- _SOURCE DATA_:

>>>

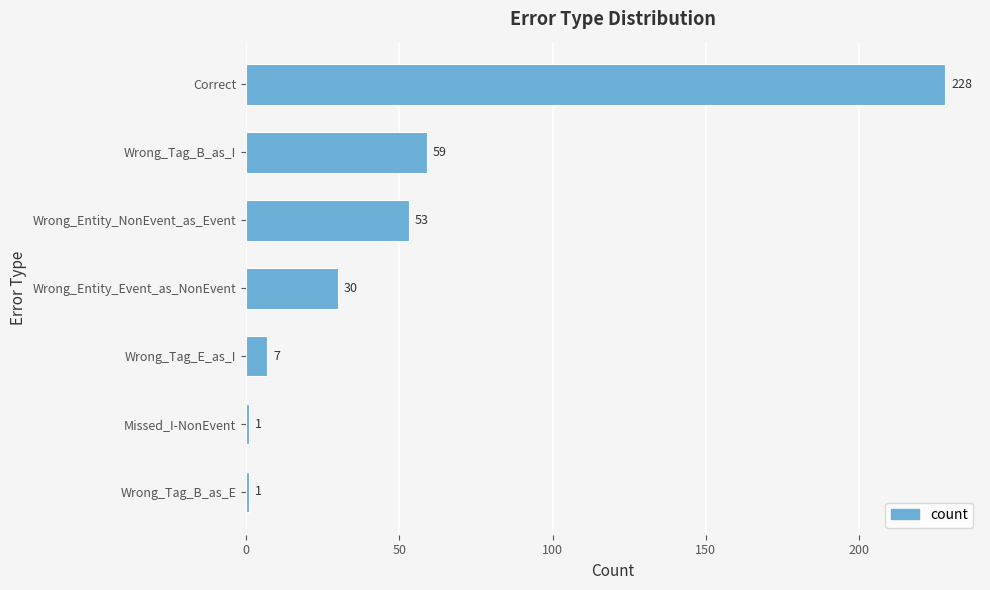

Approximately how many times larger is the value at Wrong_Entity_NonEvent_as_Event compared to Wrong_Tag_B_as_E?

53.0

<<<
>>>

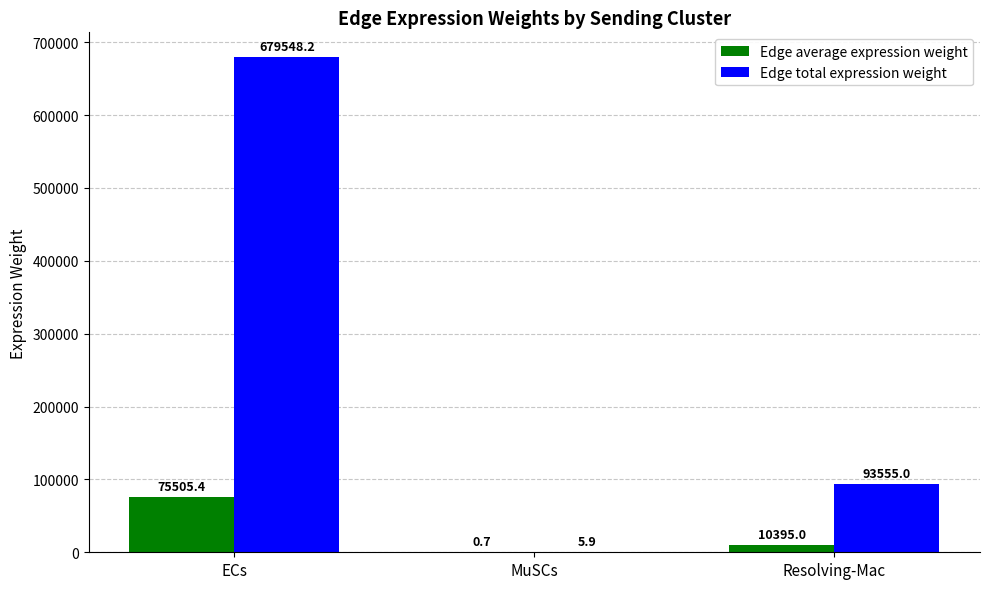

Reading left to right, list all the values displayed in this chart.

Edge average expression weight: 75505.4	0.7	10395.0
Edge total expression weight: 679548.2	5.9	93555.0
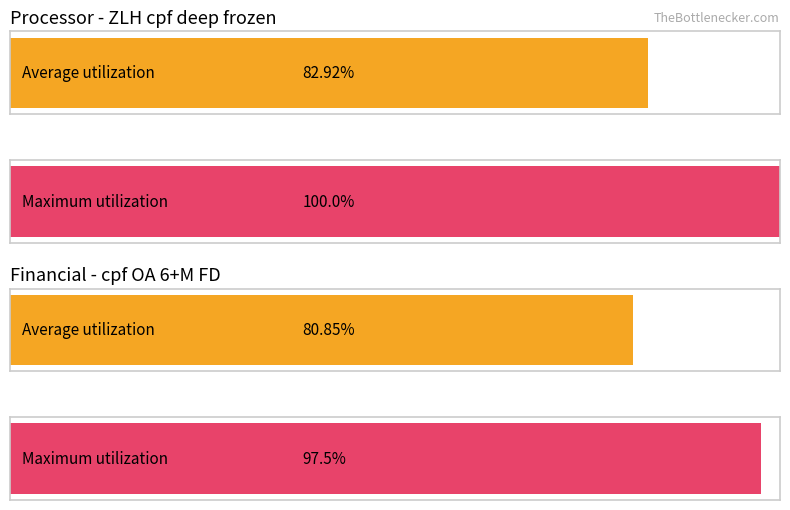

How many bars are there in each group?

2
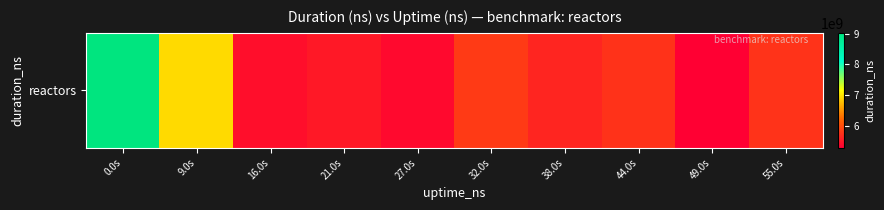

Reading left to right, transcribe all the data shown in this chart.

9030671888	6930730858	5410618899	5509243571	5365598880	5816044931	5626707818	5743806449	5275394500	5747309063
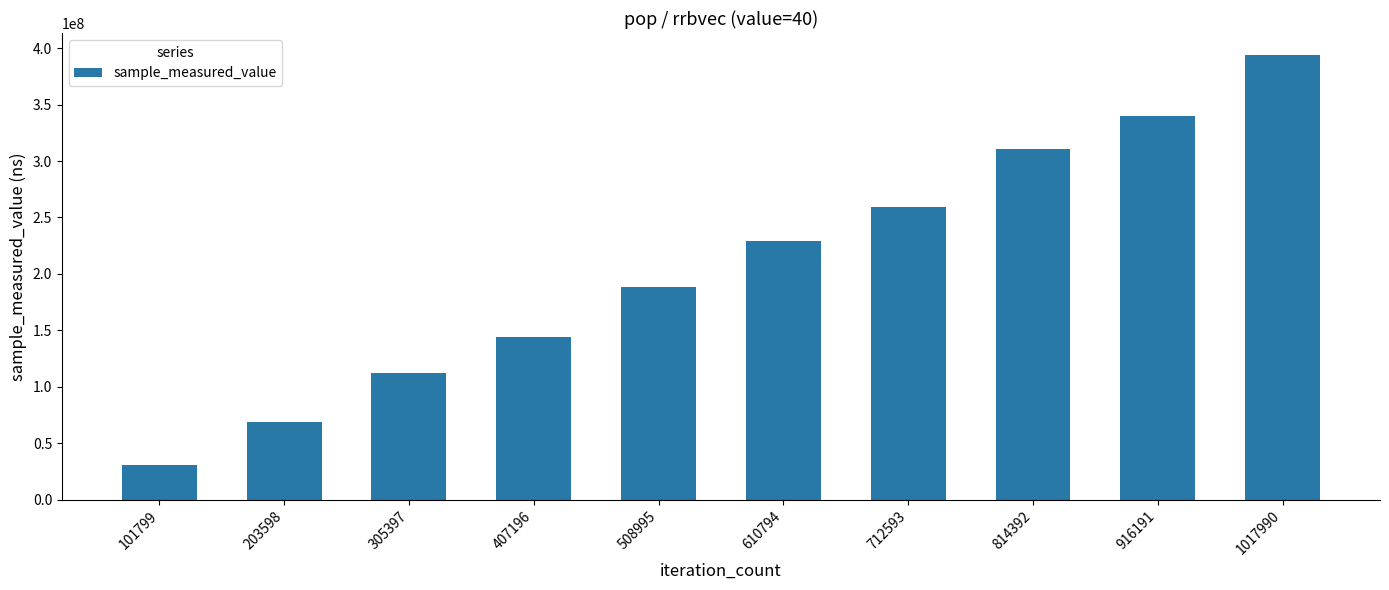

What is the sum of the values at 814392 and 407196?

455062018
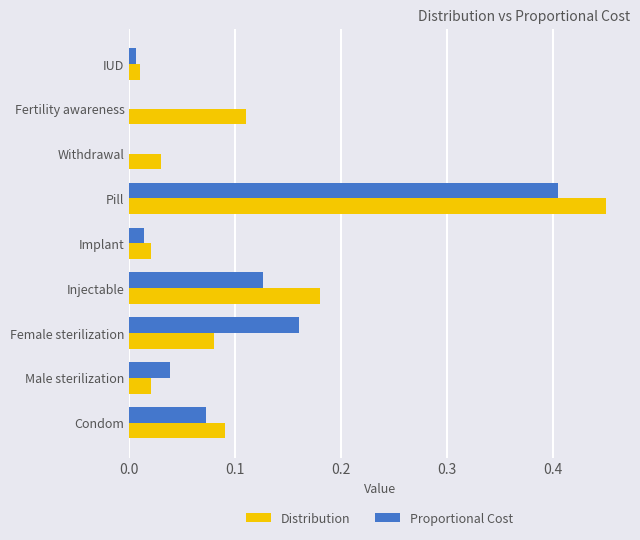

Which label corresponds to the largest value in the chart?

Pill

<<<
>>>

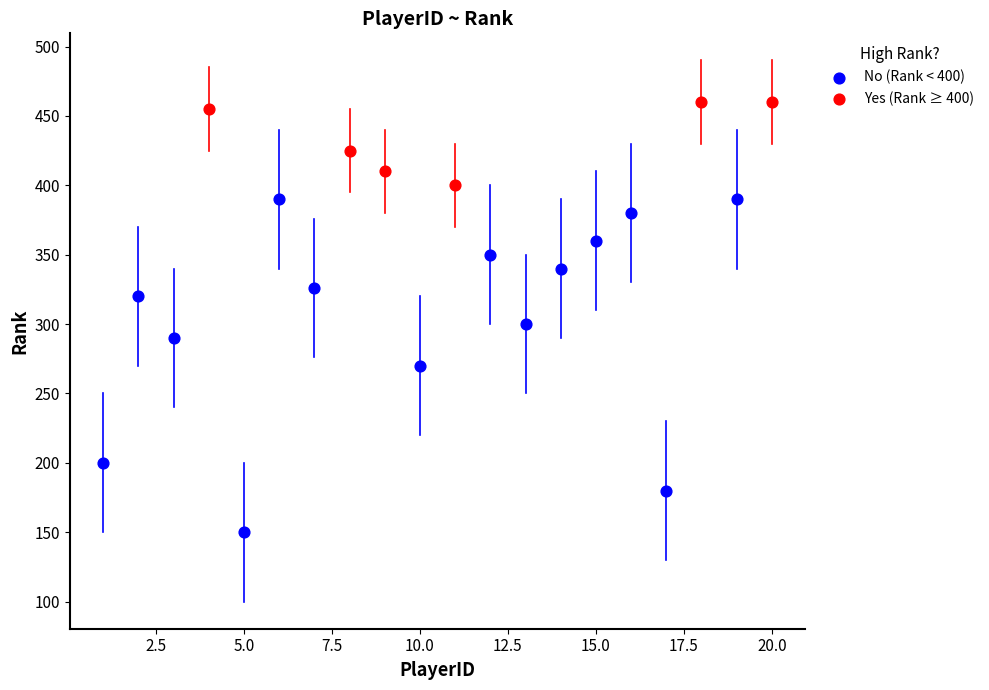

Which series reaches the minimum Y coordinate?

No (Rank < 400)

<<<

- _REQUIRED ACTION_: Copy the stretch of the records from the line containing "Edge average expression" through the line containing "Which label corresponds", keeping every line as it stands. Leave the pictures out.

- _ANSWER SPACE_:
Edge average expression weight: 75505.4	0.7	10395.0
Edge total expression weight: 679548.2	5.9	93555.0

How many bars are there in each group?

2

Reading left to right, transcribe all the data shown in this chart.

9030671888	6930730858	5410618899	5509243571	5365598880	5816044931	5626707818	5743806449	5275394500	5747309063

What is the sum of the values at 814392 and 407196?

455062018

Which label corresponds to the largest value in the chart?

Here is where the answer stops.